What the exercise asks —
When a line of the entries below contains "jump", it counts once; state how many such lines there are and nothing else.

Stored items:
-=-=-
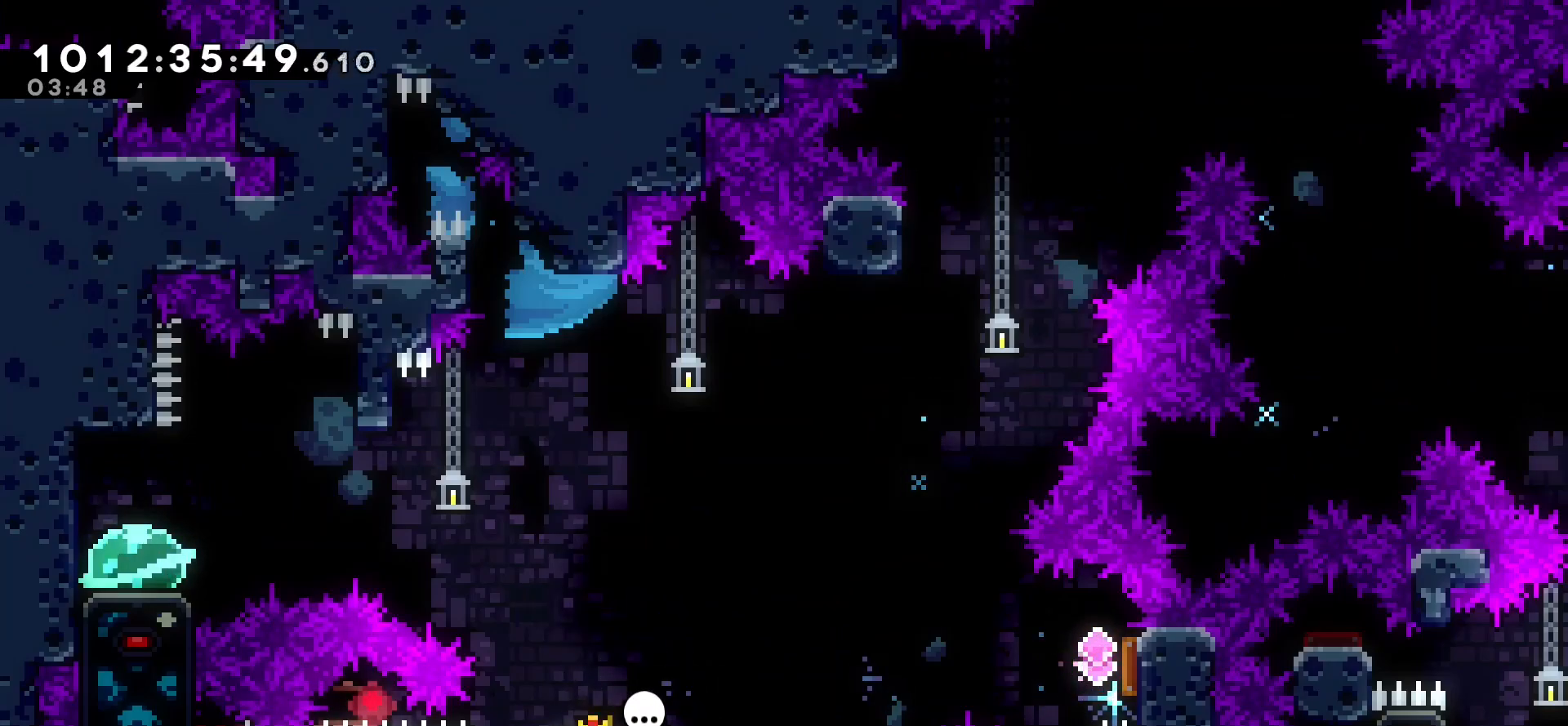
{"keys": ["left"], "events": [[383, "left", "down"]]}
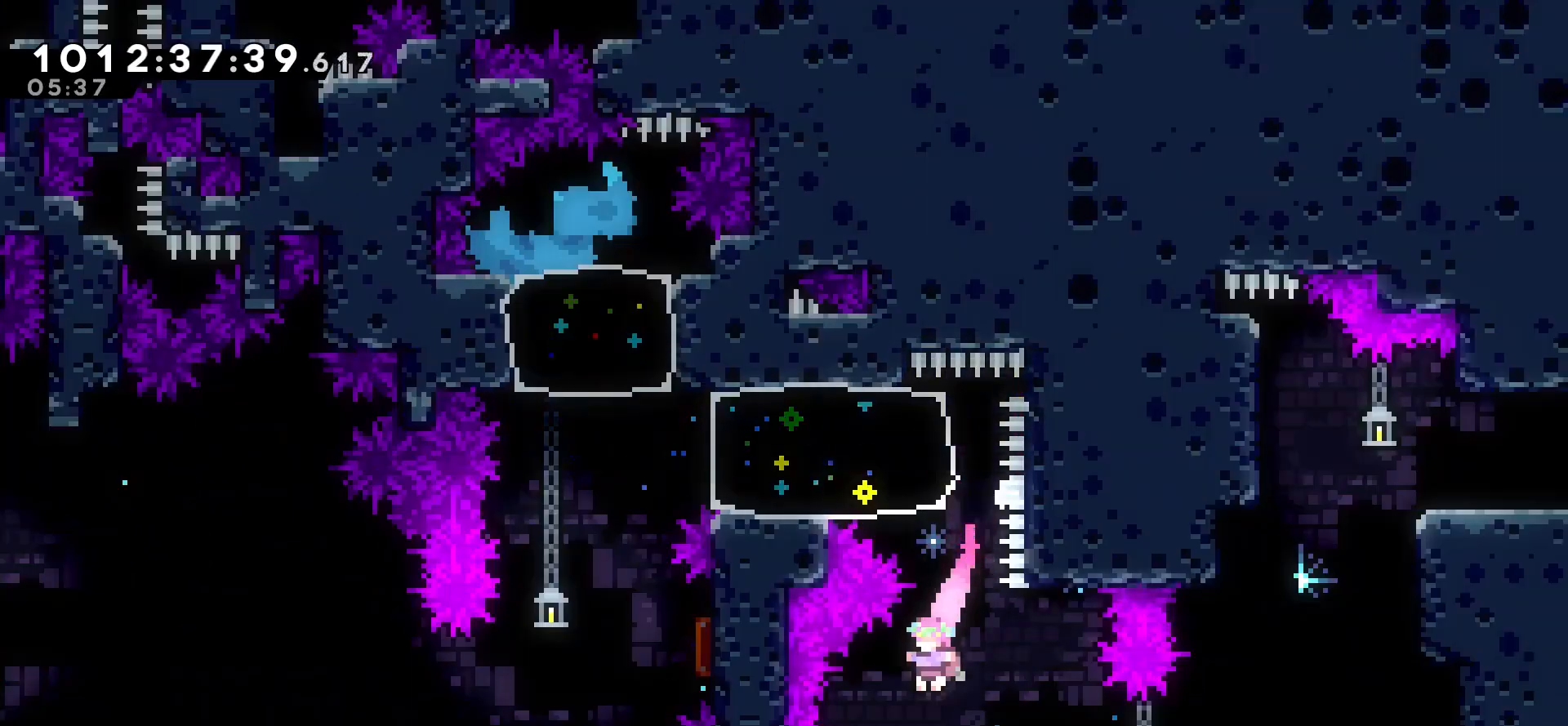
{"keys": ["right"], "events": [[133, "right", "down"], [150, "left", "up"], [167, "dash", "down"], [267, "dash", "up"]]}
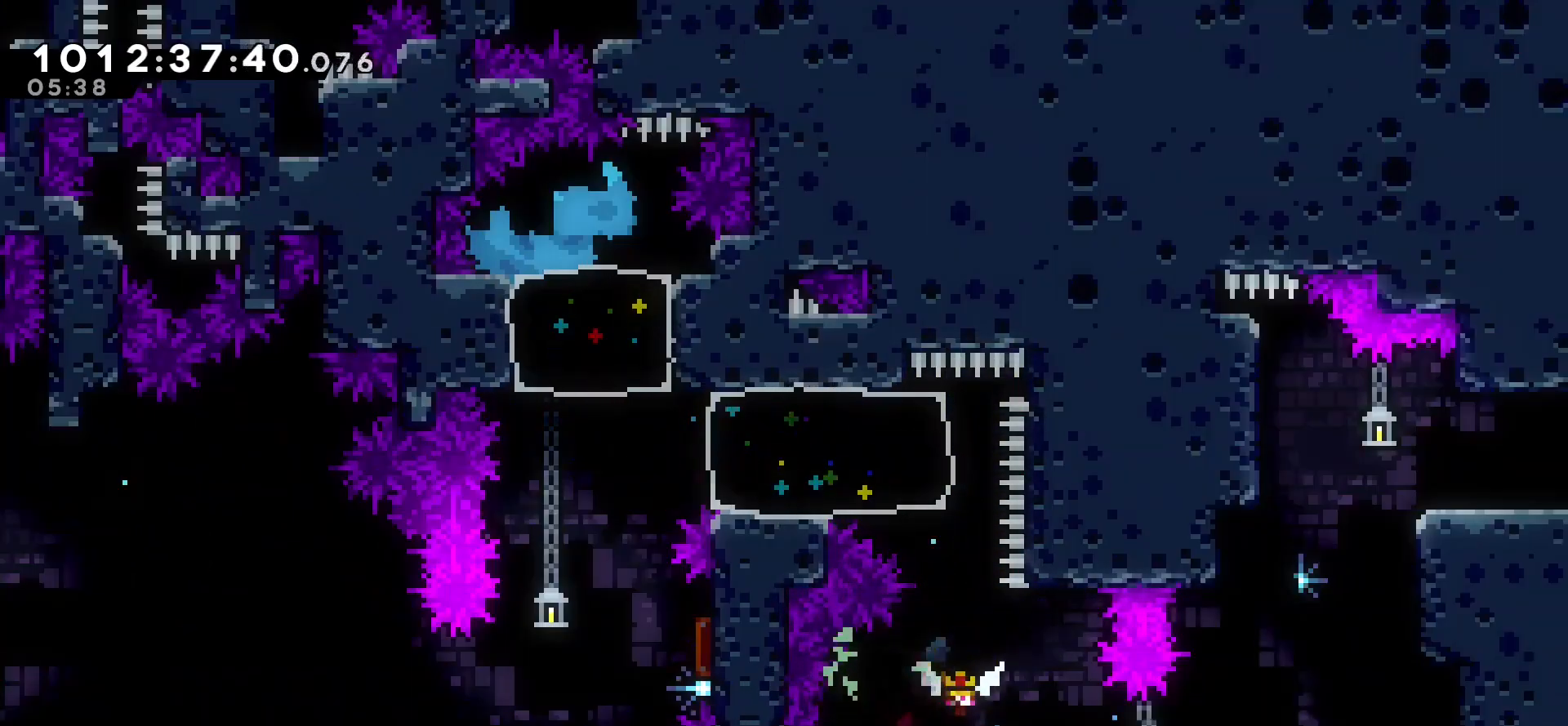
{"keys": ["grab", "right", "up"], "events": [[33, "up", "down"], [50, "right", "up"], [67, "dash", "down"], [183, "dash", "up"], [217, "right", "down"], [367, "grab", "down"]]}
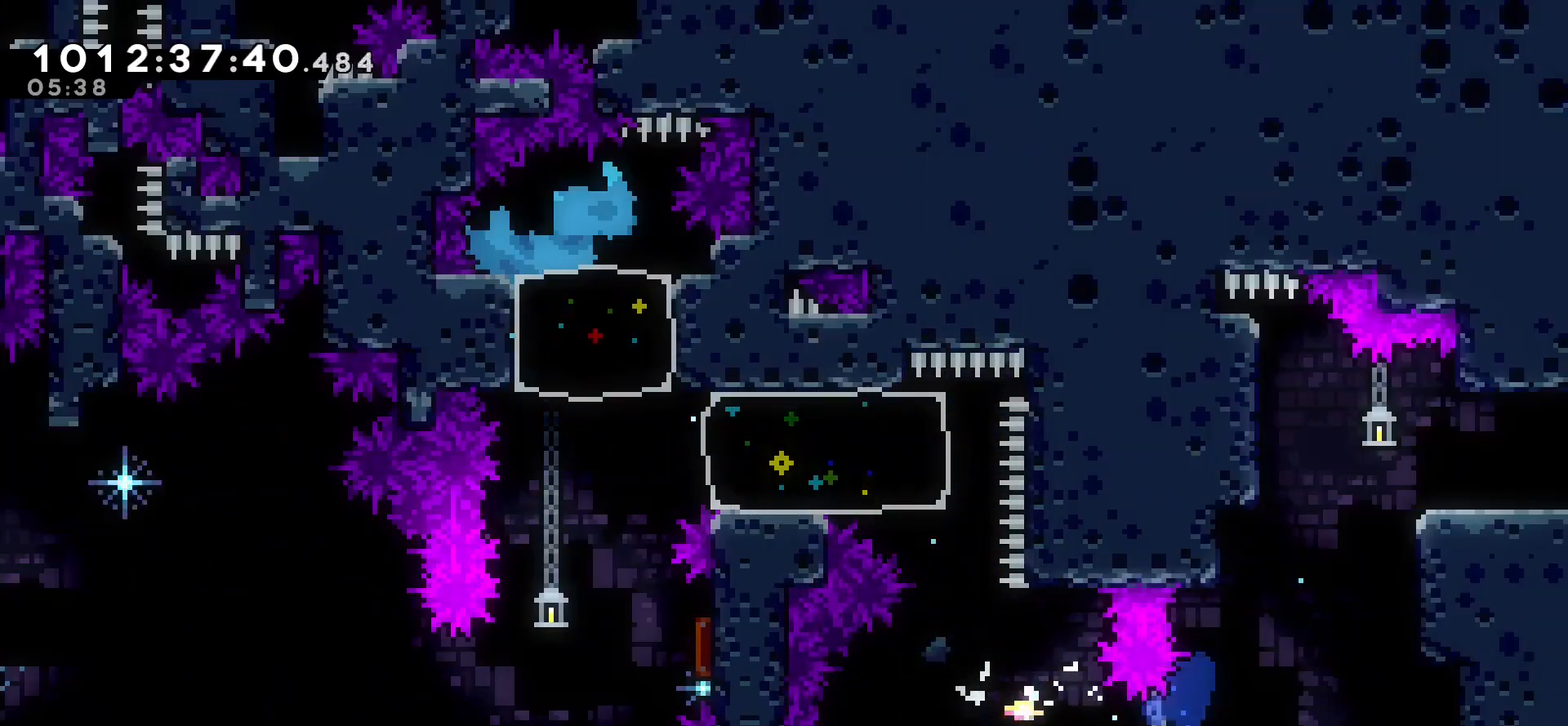
{"keys": ["jump"], "events": [[117, "grab", "up"], [117, "up", "up"], [133, "jump", "down"], [167, "right", "up"], [200, "jump", "up"], [300, "jump", "down"], [383, "jump", "up"], [450, "jump", "down"]]}
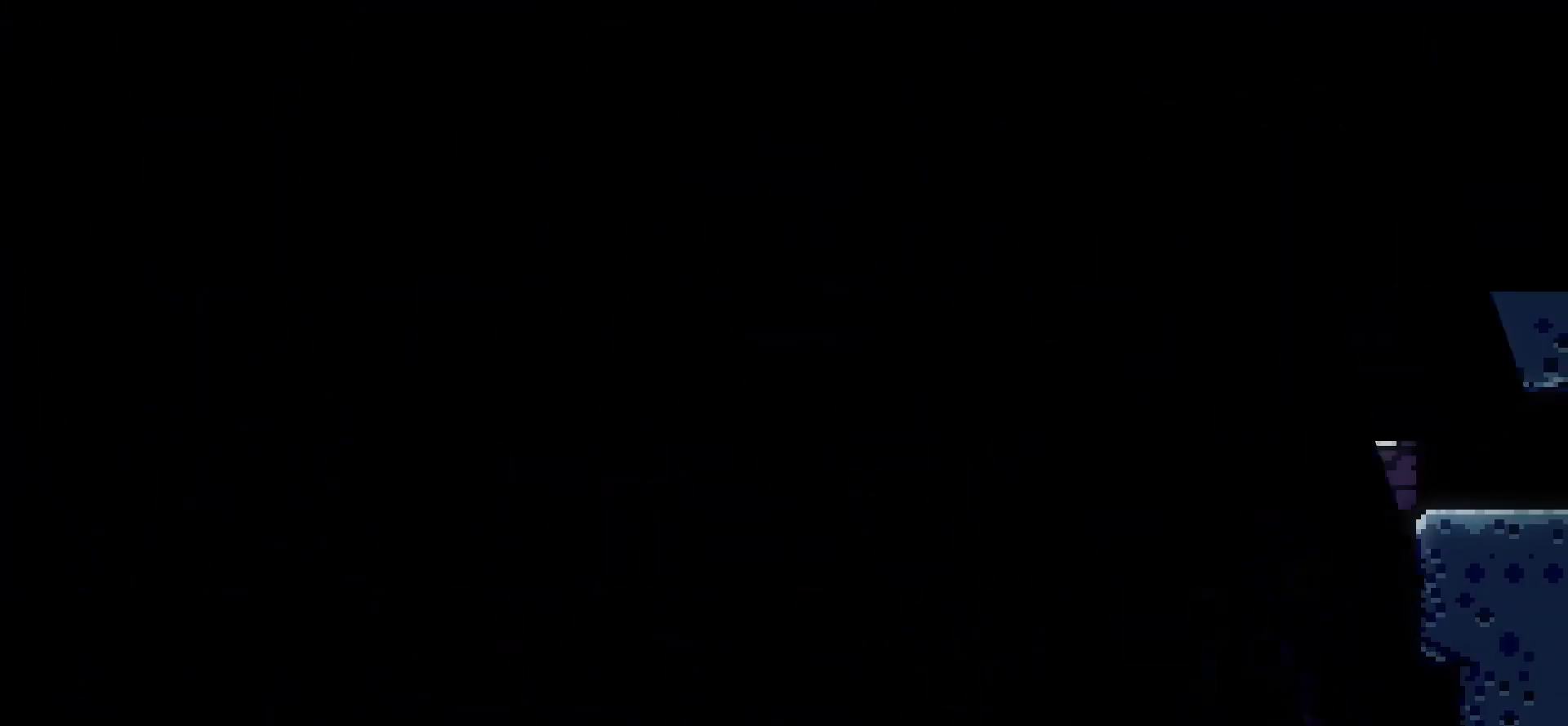
{"keys": [], "events": [[67, "jump", "up"], [150, "jump", "down"], [250, "jump", "up"]]}
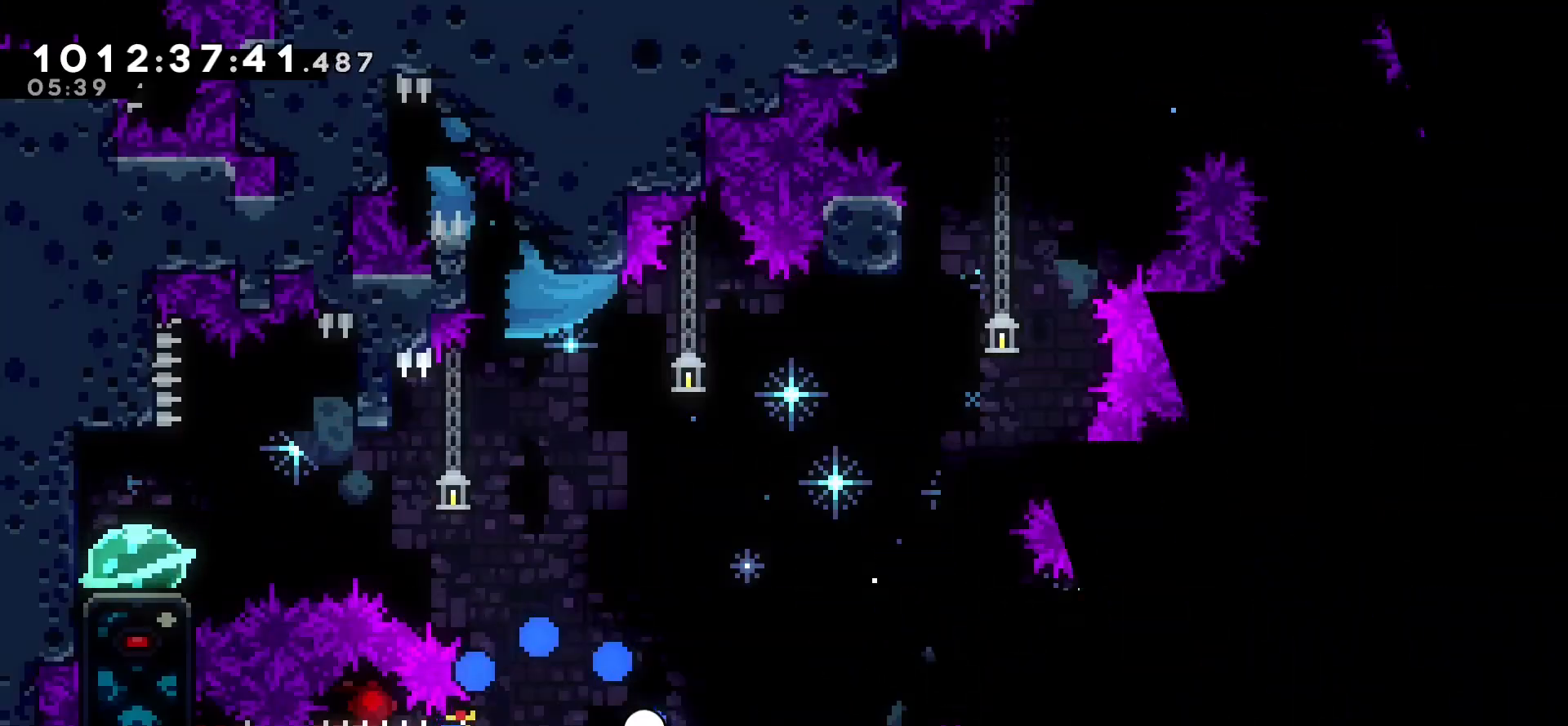
{"keys": ["dash", "left"], "events": [[483, "left", "down"], [500, "dash", "down"]]}
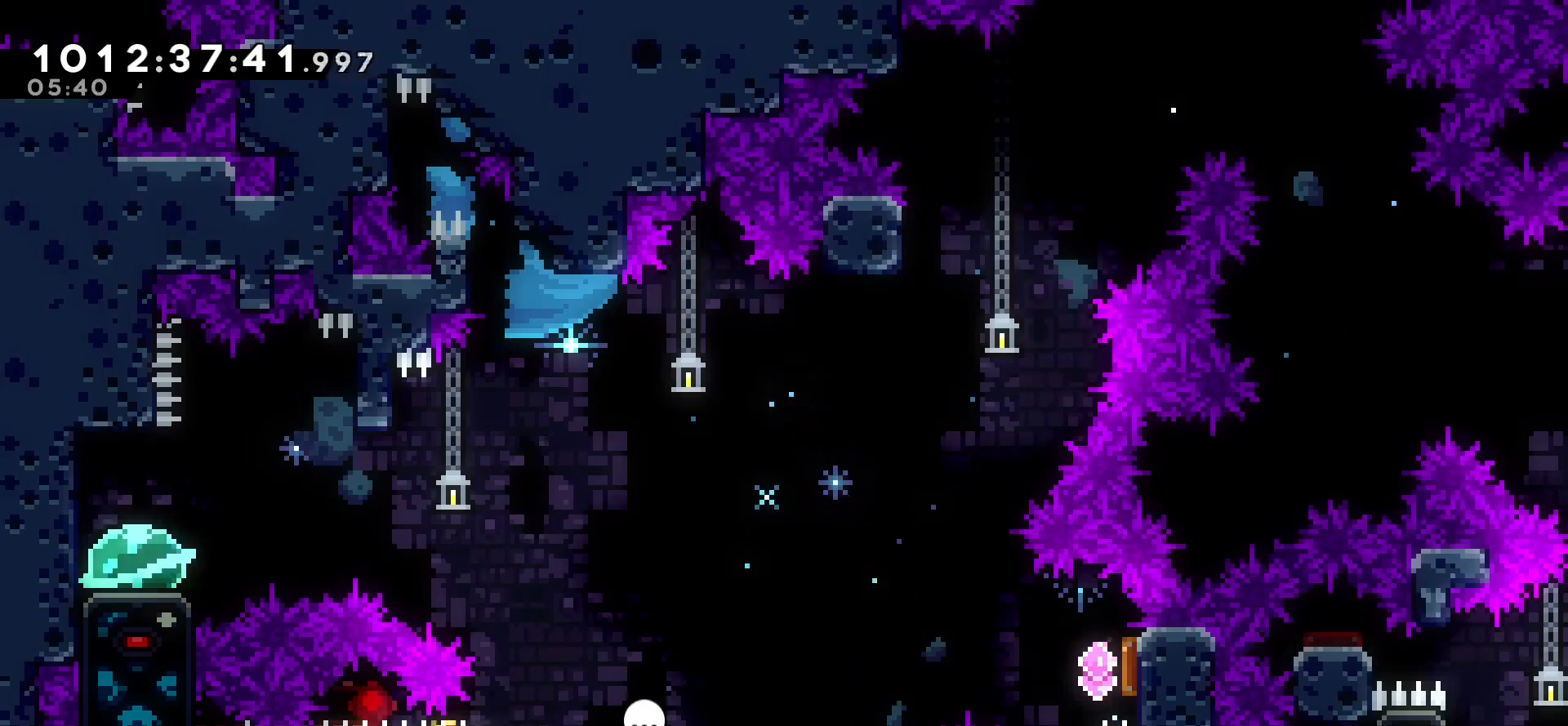
{"keys": ["grab"], "events": [[83, "dash", "up"], [233, "grab", "down"], [283, "left", "up"]]}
-=-=-
Response below —
2